=== Section Start ===
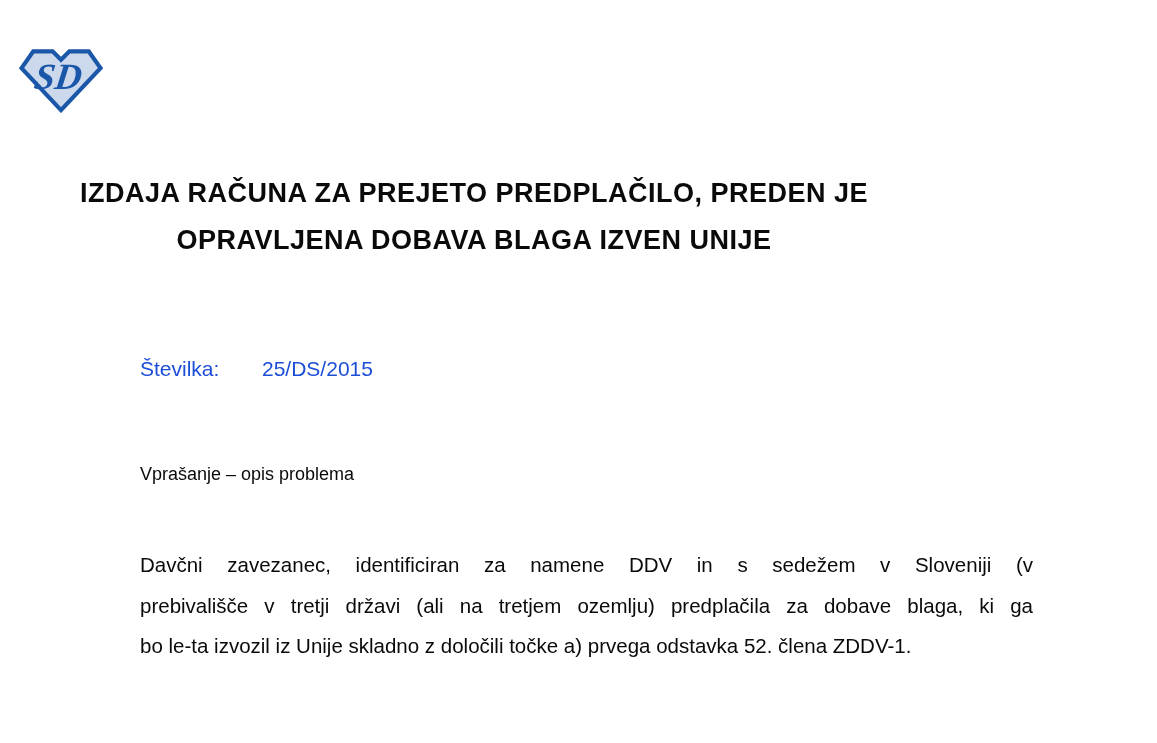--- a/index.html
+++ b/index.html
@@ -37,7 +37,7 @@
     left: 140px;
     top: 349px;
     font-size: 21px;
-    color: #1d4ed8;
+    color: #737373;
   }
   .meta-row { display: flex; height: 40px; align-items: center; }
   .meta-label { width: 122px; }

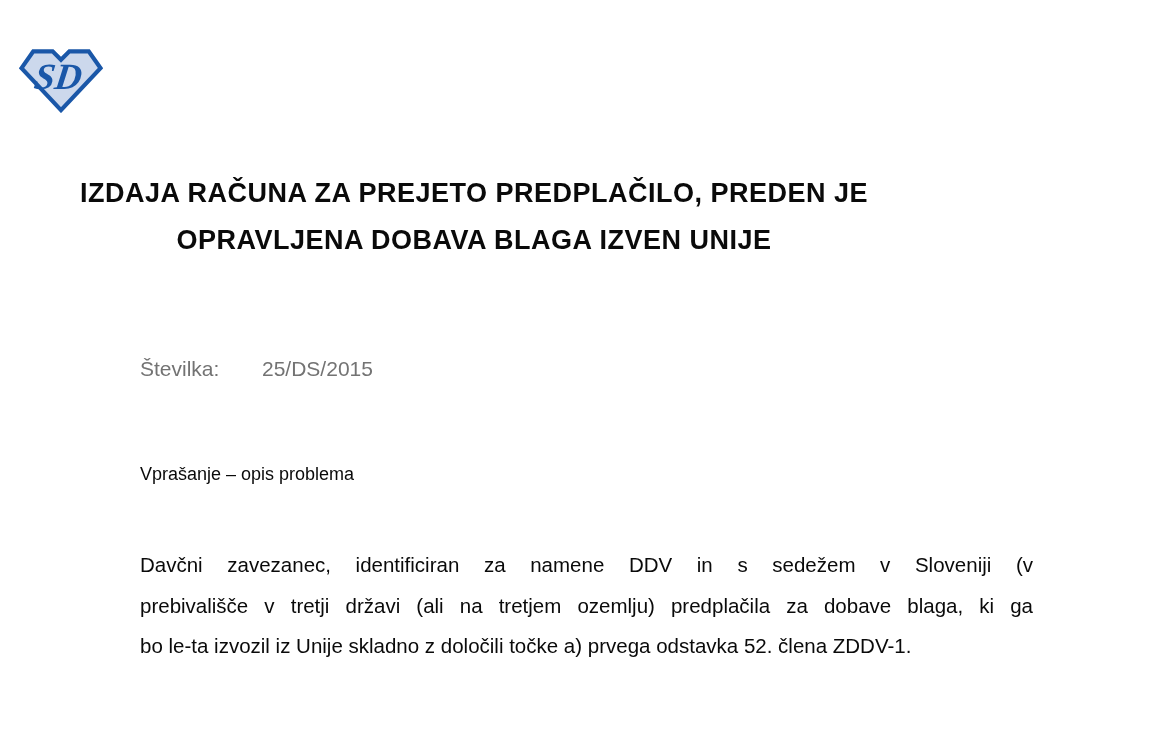--- a/index.html
+++ b/index.html
@@ -45,8 +45,8 @@
   .section-heading {
     position: absolute;
     left: 140px;
-    top: 464px;
-    font-size: 18px;
+    top: 490px;
+    font-size: 26px;
     color: #0a0a0a;
   }
   .body-paragraph {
=== Section End ===
**Instructions to follow:** List all lines above in which the string "size" appears.

**Exercise output:**
     font-size: 21px;
-    font-size: 18px;
+    font-size: 26px;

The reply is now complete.